Source data:
_____

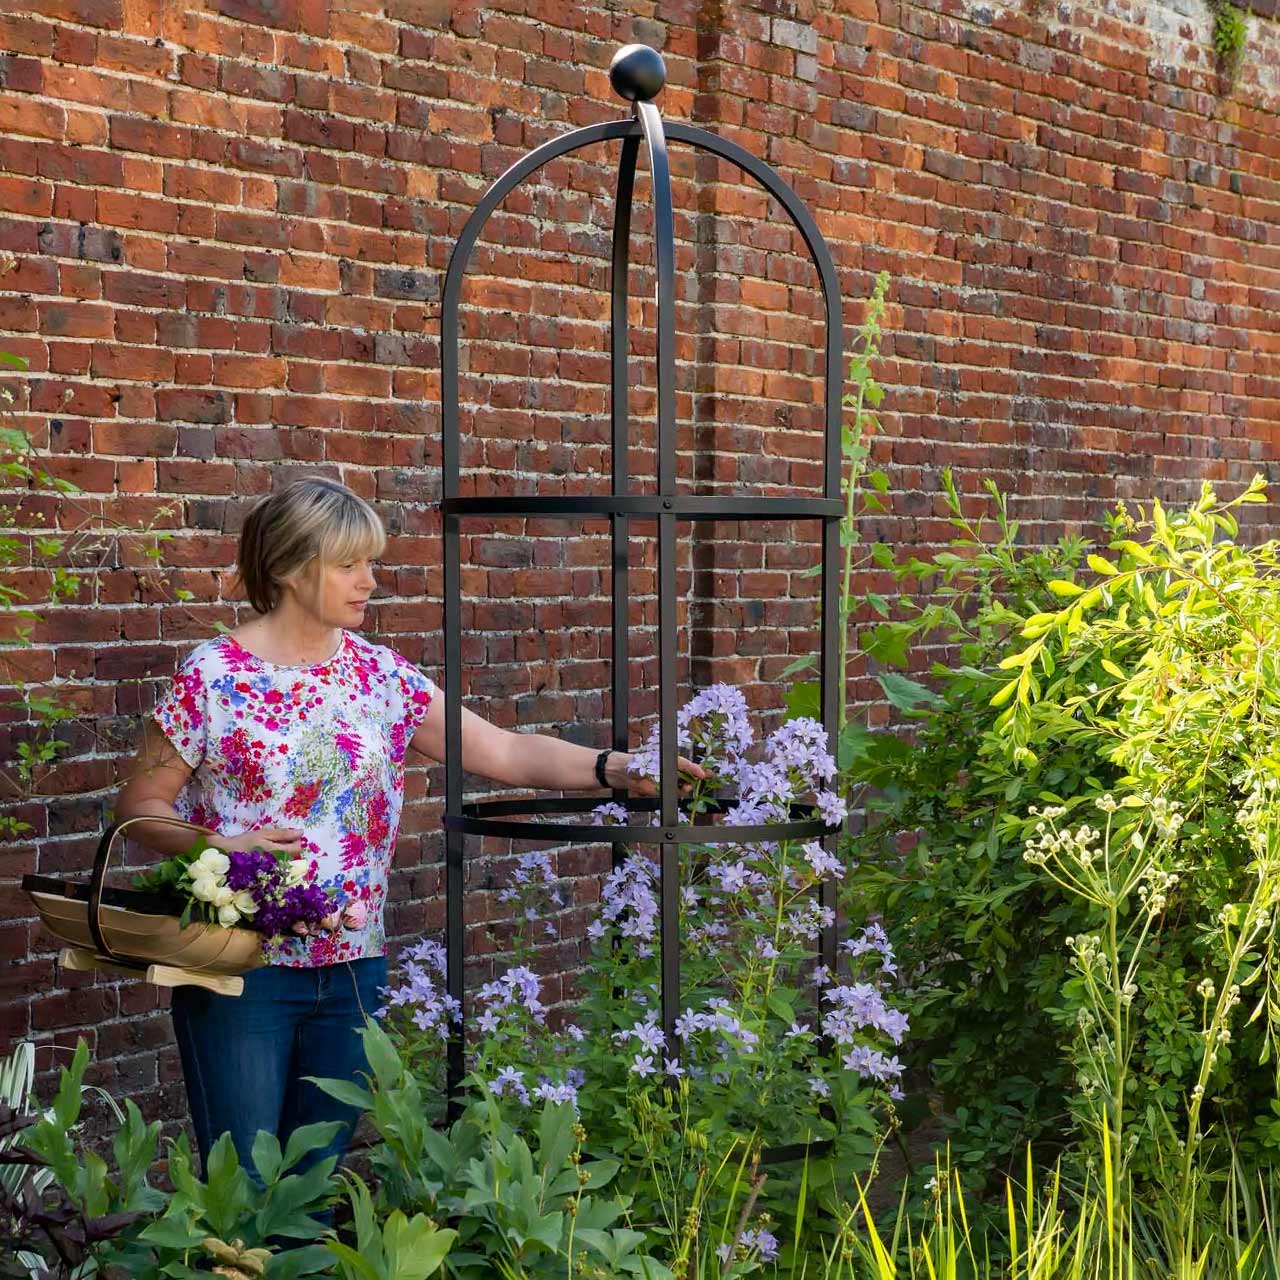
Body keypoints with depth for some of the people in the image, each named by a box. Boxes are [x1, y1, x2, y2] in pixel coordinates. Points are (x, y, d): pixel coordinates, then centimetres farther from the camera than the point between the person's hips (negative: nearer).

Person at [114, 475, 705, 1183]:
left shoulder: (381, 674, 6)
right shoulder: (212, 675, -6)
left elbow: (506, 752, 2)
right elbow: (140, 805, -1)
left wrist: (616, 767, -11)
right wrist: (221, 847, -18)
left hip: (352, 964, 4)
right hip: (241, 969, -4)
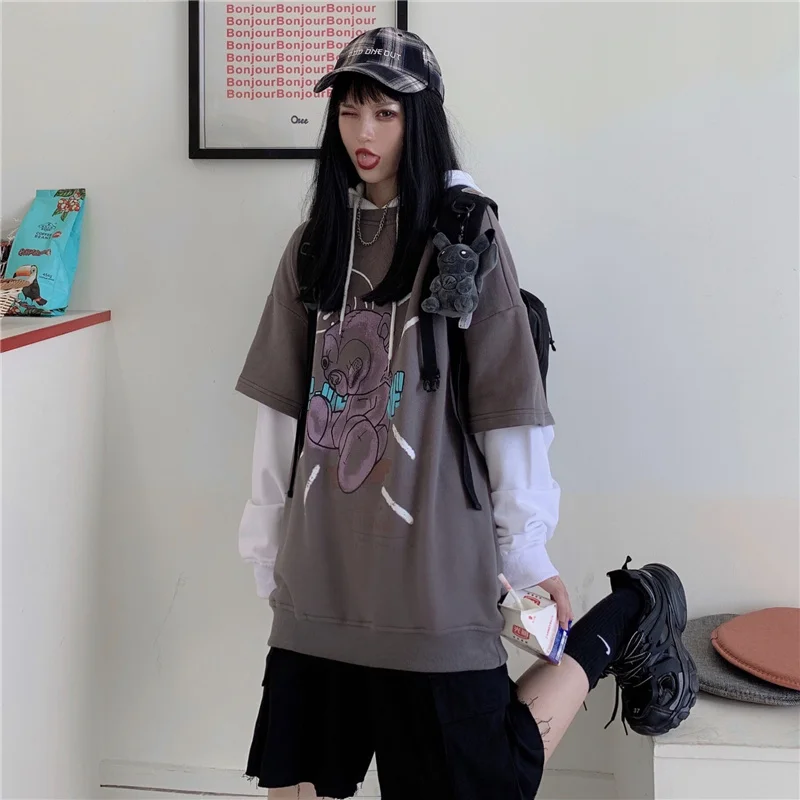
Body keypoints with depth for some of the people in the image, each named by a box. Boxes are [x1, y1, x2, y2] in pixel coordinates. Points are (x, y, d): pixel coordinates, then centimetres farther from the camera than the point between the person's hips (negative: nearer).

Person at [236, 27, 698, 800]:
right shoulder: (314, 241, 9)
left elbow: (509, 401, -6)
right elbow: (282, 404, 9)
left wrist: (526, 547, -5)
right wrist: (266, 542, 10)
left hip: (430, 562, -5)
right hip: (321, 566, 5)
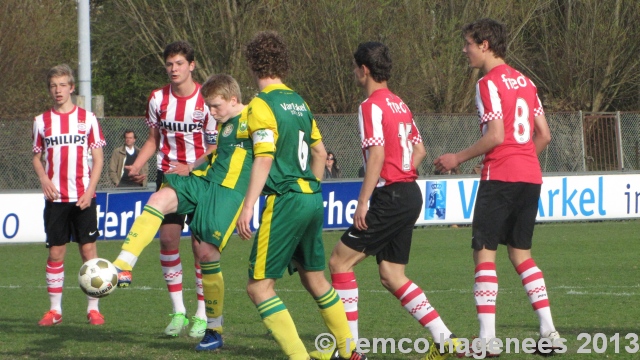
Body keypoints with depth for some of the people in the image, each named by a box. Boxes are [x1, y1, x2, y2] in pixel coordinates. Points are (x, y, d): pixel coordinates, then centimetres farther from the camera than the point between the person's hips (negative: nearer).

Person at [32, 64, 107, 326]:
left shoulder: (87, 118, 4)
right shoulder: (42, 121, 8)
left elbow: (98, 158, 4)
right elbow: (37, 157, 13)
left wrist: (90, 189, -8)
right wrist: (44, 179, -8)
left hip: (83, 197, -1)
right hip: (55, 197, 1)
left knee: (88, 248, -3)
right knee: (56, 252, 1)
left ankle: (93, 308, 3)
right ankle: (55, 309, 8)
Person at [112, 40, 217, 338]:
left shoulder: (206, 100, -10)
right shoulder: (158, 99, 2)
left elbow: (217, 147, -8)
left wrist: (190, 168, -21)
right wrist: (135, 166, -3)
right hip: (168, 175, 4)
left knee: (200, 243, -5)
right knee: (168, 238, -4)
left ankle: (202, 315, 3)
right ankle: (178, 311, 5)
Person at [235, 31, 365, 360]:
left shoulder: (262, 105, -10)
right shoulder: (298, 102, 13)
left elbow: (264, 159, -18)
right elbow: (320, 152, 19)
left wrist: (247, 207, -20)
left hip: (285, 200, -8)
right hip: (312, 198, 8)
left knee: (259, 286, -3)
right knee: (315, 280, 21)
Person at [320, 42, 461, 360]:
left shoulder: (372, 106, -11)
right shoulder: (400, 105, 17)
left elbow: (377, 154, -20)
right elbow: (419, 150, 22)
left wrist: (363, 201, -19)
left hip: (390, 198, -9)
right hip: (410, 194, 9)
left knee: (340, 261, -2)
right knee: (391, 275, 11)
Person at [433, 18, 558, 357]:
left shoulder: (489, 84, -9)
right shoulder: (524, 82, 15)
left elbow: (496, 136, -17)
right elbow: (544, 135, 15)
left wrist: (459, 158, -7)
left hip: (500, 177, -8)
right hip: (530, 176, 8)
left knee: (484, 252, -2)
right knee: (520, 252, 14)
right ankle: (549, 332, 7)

_____

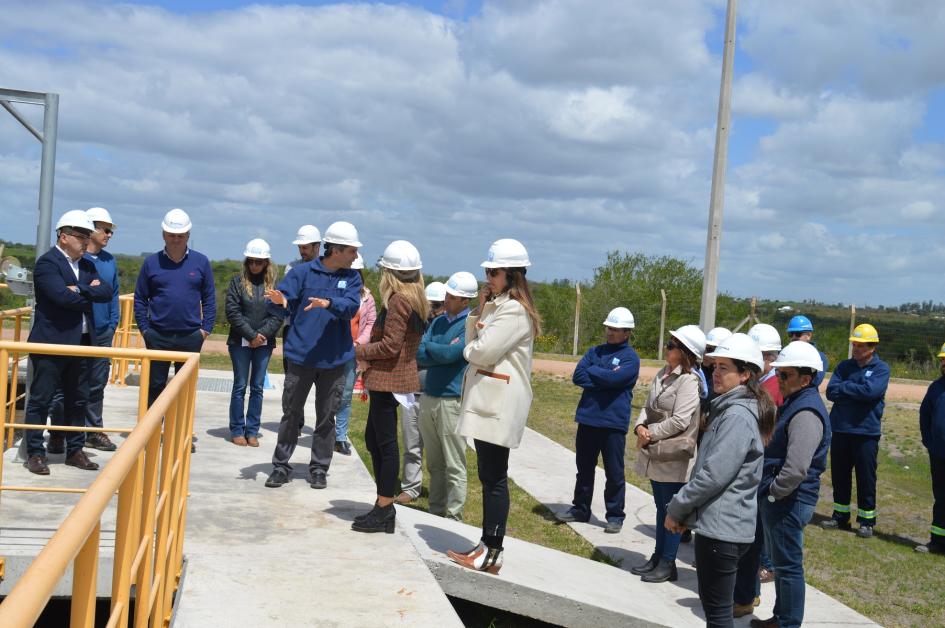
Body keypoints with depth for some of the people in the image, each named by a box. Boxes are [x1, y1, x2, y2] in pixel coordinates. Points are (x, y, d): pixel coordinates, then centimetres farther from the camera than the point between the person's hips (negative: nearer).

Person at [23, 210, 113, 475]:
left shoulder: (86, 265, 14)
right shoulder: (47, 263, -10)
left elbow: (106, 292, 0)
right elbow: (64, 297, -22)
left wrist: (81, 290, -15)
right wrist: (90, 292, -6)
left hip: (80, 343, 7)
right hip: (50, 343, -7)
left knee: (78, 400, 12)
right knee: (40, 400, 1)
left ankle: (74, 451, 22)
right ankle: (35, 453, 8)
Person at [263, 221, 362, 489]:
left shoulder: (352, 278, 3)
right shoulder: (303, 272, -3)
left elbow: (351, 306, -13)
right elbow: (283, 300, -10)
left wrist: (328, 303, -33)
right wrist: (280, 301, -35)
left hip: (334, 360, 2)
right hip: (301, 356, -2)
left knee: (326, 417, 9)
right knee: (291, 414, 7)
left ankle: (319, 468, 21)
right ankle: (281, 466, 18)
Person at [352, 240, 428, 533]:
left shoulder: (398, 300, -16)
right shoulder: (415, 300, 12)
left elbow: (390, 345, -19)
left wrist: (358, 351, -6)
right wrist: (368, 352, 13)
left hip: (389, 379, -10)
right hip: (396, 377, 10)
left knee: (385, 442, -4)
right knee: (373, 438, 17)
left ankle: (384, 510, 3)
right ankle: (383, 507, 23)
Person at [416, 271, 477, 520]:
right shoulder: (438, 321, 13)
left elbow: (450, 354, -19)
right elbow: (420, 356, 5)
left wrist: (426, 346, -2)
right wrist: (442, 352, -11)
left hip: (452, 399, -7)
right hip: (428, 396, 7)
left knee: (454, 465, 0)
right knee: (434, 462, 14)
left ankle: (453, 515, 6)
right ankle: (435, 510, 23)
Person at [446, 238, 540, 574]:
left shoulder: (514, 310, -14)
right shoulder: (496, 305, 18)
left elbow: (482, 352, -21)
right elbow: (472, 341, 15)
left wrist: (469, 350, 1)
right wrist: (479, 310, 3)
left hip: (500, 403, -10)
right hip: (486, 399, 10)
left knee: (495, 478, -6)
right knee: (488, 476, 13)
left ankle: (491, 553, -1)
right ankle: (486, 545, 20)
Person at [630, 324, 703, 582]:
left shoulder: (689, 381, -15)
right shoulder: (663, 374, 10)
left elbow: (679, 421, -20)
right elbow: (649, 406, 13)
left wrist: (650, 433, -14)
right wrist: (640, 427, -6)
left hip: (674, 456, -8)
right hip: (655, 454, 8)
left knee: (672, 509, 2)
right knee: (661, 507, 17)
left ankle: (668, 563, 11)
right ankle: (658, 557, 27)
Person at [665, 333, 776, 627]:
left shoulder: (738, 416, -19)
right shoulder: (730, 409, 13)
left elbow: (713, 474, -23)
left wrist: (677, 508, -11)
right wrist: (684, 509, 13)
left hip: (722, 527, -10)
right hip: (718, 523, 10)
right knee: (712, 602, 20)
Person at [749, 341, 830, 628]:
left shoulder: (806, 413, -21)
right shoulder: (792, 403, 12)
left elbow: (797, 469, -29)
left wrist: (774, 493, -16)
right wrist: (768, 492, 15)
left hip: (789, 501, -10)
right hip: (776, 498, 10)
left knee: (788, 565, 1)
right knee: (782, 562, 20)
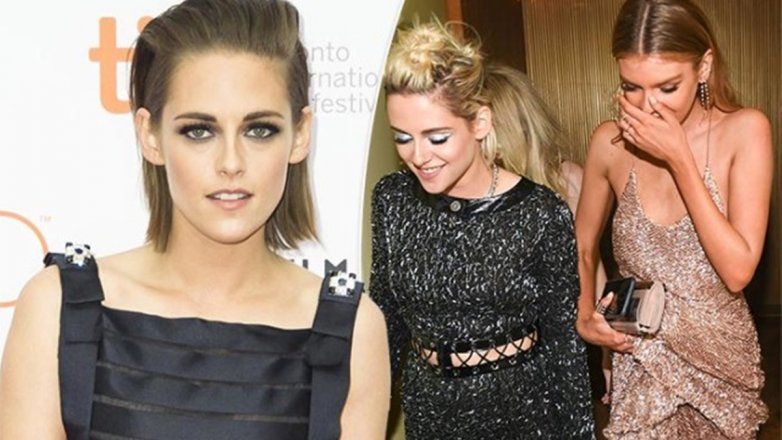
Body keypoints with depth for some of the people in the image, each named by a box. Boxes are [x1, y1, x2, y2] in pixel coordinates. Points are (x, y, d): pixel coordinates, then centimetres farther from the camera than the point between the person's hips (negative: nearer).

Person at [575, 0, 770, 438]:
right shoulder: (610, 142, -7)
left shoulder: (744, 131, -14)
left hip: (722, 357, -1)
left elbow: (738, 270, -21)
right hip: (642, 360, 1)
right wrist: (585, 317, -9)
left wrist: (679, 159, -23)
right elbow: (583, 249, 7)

_____

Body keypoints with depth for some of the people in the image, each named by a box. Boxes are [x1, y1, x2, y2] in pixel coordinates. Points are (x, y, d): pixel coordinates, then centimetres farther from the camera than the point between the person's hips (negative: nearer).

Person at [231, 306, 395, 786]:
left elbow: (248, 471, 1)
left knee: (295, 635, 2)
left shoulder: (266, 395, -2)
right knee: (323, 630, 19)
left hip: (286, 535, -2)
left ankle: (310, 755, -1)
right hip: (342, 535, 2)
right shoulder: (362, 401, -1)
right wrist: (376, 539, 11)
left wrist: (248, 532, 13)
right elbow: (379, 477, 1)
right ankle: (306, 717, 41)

_____

- [EXERCISE AIM] Rename "Person at" to "Figure at" in the part of the records that opens with the line containing "right wrist: (768, 492, 15)" and closes with the line containing "right elbow: (583, 249, 7)". Return only those lines with nothing else changed, and leave the pictures out.

- [EXERCISE RESPONSE]
right wrist: (768, 492, 15)
left hip: (789, 501, -10)
right hip: (776, 498, 10)
left knee: (788, 565, 1)
right knee: (782, 562, 20)
Body keypoints with depth for some of the people in the image, each named by a box. Boxes are [x1, y1, x2, y2] in pixel coordinates. Points are (x, y, d): pixel coordinates, then centimetres farther from the camera than the point between the person's hips (negative: nearer).

Figure at [575, 0, 770, 438]:
right shoulder: (610, 142, -7)
left shoulder: (744, 131, -14)
left hip: (722, 357, -1)
left elbow: (738, 270, -21)
right hip: (642, 360, 1)
right wrist: (585, 317, -9)
left wrist: (679, 159, -23)
right elbow: (583, 249, 7)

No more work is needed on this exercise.